= Pili line =

Hawaiian dynasty

Pili line (House of Pili, Pili dynasty; Hawaiian language: Hale o Pili) was a royal house in ancient Hawaii that ruled over the island of Hawaiʻi with deep roots in the history of Samoa and possibly beyond further to the west, Ao-Po ("gathering of night"; metaphorically: "extreme west", "the land of the dead"), in Pulotu, the Samoan Underworld.
It was founded on unknown date by King Pilikaʻaiea (Pili), who either was born in or came from either Upolu, Samoa or Uporu, Tahiti, but came to Hawaii and established his own dynasty of kings (Aliʻi). The overall arc of his career describes a brilliant young chief from foreign lands who was eager to share his abundant knowledge of advanced technology with distant frontier rustics. Some stories relate how his ambition got the better of him and damaged his relationships with his subjects. These stories cast him as a libidinous, restless and petty tyrant ever on the move searching for new conquests.

According to Samoan lore, Pili's parents were Muli-o-vai-lele and Tagaloa-a-lagi. Being something of a rascal, Pili had a falling out with his father Tagaloa of the Heavens and was cast out under threat of death. His mother encouraged him to travel to Manu'a and begin a new life on the frontier.

Once there he took to wife the daughter of Tuimanu'a and was for a time even granted the title of Tuimanu'a for educating the locals on taro cultivation and cooking, but he grew dissatisfied and relocated to Tutuila. Other Samoan accounts tell of how Pili dishonorably took liberties with the daughter of Tuimanu'a, a young maiden named Sina-sa'umani. This is the origin of the story of Hina and the Eel, and Sina and the Eel. In these versions it is Tuimanu'a's wrath over Sina's violated maidenhead that drives Pili to flee from Manu'a.
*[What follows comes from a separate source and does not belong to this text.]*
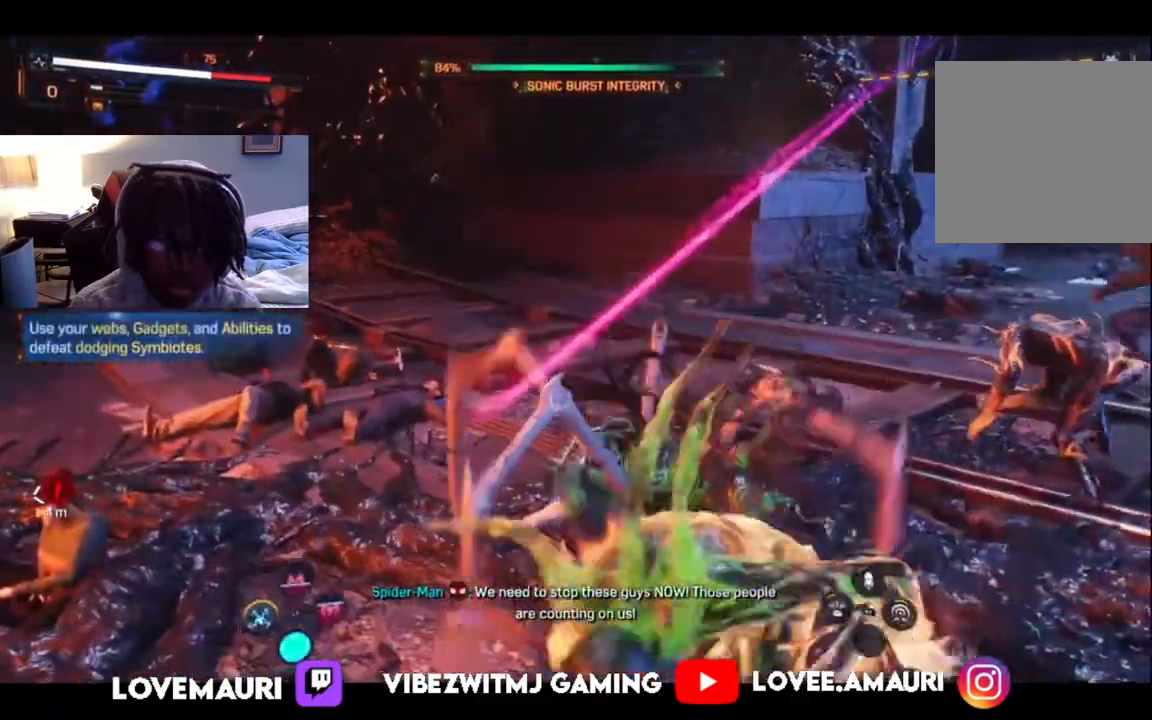
{"buttons": ["L1"], "left_stick": "down", "right_stick": "center", "events": [[50, "CROSS", "down"], [83, "left_stick", "down"], [150, "CROSS", "up"], [250, "CROSS", "down"], [383, "CROSS", "up"]]}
It was in Tutuila that he first took refuge, and where he acquired the Tuitele title, but again grew discontent with the chiefs there who appointed him and later mocked his lack of skill in fishing, so onward he traveled to Upolu. On Upolu he took as wife the daughter of Tui-a-Ana. Now, most Samoan lore agrees that Pili's sons were in order of birth Tua (founder of Atua), Ana (founder of Aana), Saga (founder of Tua-ma-Saga), and Tolufale (founder of Manono and Sapapalii). This suggests that Pili may have taken to wife his own granddaughter, not unlike the custom of Egyptian pharaohs.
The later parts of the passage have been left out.